This is not another generic checklist of water and batteries. This is a step-by-step operational guide for Southwest Florida homeowners — written with input from experienced Southwest Florida building and storm recovery professionals who live and work in the region. This guide provides essential hurricane safety tips and a comprehensive storm preparation plan.

We have seen firsthand what helps reduce the likelihood of catastrophic damage and prolonged displacement after major storms.In many cases, the difference comes down to preparation and the decisions made before storm season begins. It is preparation, and specifically, the decisions made in the calm months before the storm season opens.

This handbook is designed to give you a clear, actionable plan across the four distinct phases of hurricane season, so you can move from anxiety to action.

Calendar

Pre-Season Audit

Evacuation

72 Hours Plan

FAQ

The Four Stages of Hurricane Season — A Homeowner's Calendar

The Atlantic hurricane season officially runs from June 1st through November 30th. But for Southwest Florida homeowners, the real season begins in April, when the window for smart, unhurried preparation is still open. Understanding the rhythm of the season allows you to focus your energy on the right tasks at the right time.

Pre-Season

Months: April – May
 
Make foundational decisions and investments. This is the window for flood barrier installation, insurance review, and structural upgrades.

Early Season

Months: June – July
 
Confirm your plan. Final checks on supplies, communication plans, and evacuation routes.

Peak Season

Months: August – October
 
Execute. The majority of major Atlantic storms form during this window. Your plan must be ready to activate at a moment’s notice.

Late Season

Months: November – December
 
Assess and improve. Review what worked, document any damage, and begin planning for the following year.

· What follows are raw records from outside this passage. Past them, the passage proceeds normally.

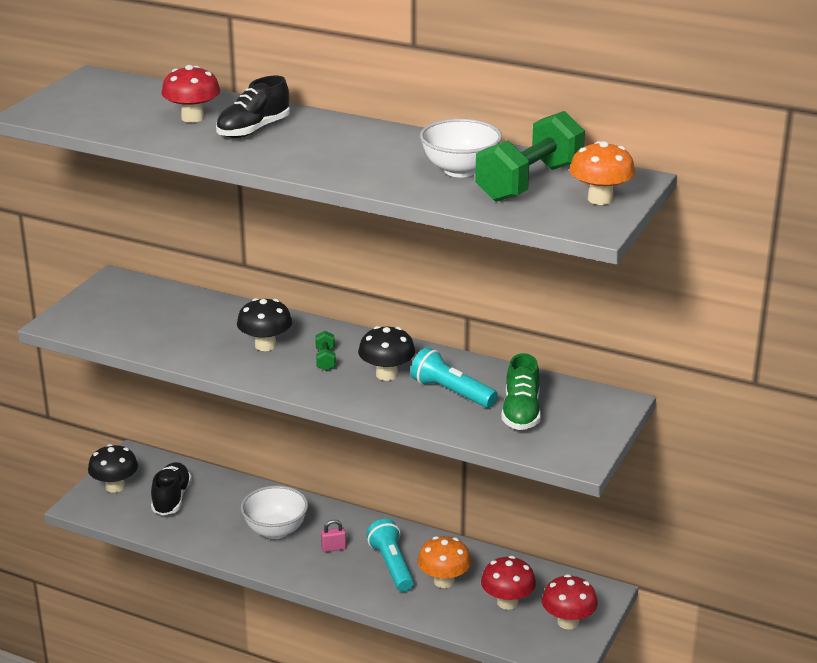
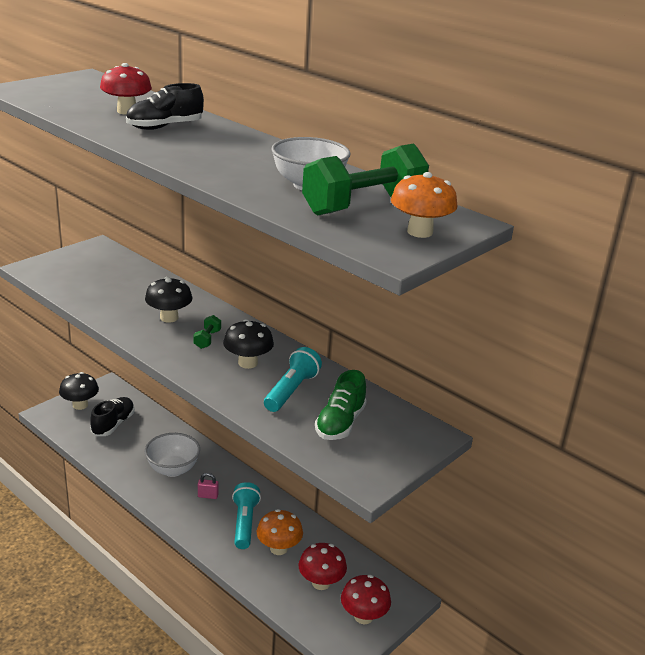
camera: 15 degrees right, 0 degrees up
(451, 392) = (291, 391): turquoise flashlight -> turquoise flashlight turned 60 degrees clockwise

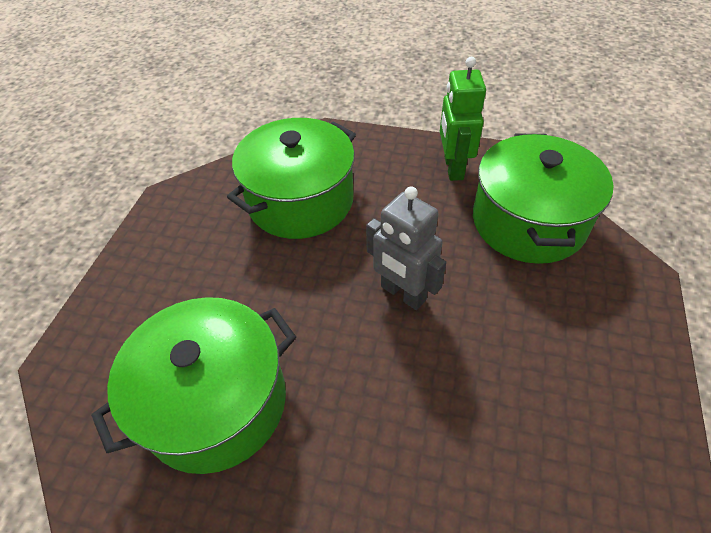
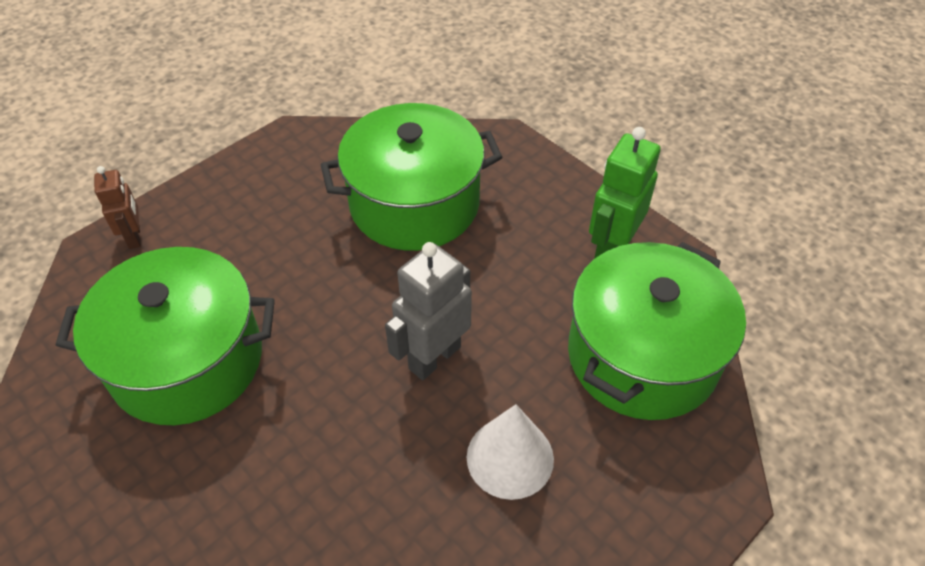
camera: 30 degrees right, 0 degrees up
(89, 333) = (135, 237): none -> brown robot
(402, 293) = (434, 357): grey robot -> grey robot turned 60 degrees clockwise
(509, 330) = (510, 457): none -> white cone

The most important insight in this entire guide is this: the decisions you make in April and May determine your outcome in September. By the time a storm is in the Gulf of Mexico, it is too late to install flood barriers, buy flood insurance, or make meaningful structural upgrades. The window is closed.

The Pre-Season Audit — What You Must Do Before June 1st

What you do in April and May determines your safety and financial security in September. This is the most critical section of this guide.

Aluminum flood barrier panels installed along sliding glass doors on a covered patio in Fort Myers Florida with technician securing support brackets

Your Insurance Check-up

The most devastating financial mistake a Florida homeowner can make is assuming they are covered for flooding.

According to the Insurance Information Institute, a staggering 82% of Florida homes in designated flood zones do not have flood insurance.

This is not a statistic about people who cannot afford coverage. It is a statistic about people who did not understand their policy. Standard homeowner’s insurance covers wind damage — a tree falling on your roof, for example — but it explicitly excludes damage from rising water, storm surge, and flooding. Many homeowners only discover these coverage gaps after experiencing significant storm-related losses.

Action Items for Your Insurance Check-up:

Call your insurance agent today and ask this specific question: “Am I covered for damage from storm surge and rising water?” Then take the following steps based on their answer.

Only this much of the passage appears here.